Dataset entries
_ _ _ _ _

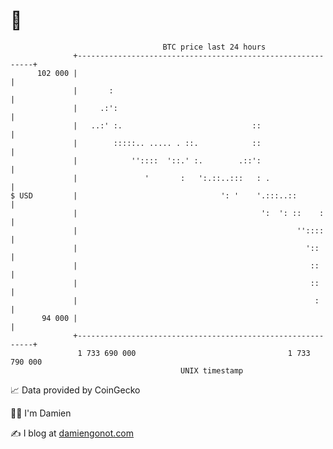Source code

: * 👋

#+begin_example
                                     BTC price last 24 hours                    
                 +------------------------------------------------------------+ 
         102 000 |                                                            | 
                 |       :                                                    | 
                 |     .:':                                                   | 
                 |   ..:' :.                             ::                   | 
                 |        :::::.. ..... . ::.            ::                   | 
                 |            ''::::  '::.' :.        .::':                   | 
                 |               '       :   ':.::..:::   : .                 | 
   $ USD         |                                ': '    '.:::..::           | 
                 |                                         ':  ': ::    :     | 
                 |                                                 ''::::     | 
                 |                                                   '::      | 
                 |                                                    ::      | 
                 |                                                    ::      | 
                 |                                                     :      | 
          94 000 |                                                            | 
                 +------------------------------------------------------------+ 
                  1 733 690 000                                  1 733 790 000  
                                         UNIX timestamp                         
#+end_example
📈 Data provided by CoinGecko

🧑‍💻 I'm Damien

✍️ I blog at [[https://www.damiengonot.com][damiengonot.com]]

_ _ _ _ _

→ **PROBLEM DETAILS**
Transcribe the data exactly, minus any images.

→ **ANSWER SPACE**
Source code

: * 👋

#+begin_example
                                     BTC price last 24 hours                    
                 +------------------------------------------------------------+ 
         102 000 |                                                            | 
                 |       :                                                    | 
                 |     .:':                                                   | 
                 |   ..:' :.                             ::                   | 
                 |        :::::.. ..... . ::.            ::                   | 
                 |            ''::::  '::.' :.        .::':                   | 
                 |               '       :   ':.::..:::   : .                 | 
   $ USD         |                                ': '    '.:::..::           | 
                 |                                         ':  ': ::    :     | 
                 |                                                 ''::::     | 
                 |                                                   '::      | 
                 |                                                    ::      | 
                 |                                                    ::      | 
                 |                                                     :      | 
          94 000 |                                                            | 
                 +------------------------------------------------------------+ 
                  1 733 690 000                                  1 733 790 000  
                                         UNIX timestamp                         
#+end_example
📈 Data provided by CoinGecko

🧑‍💻 I'm Damien

✍️ I blog at [[https://www.damiengonot.com][damiengonot.com]]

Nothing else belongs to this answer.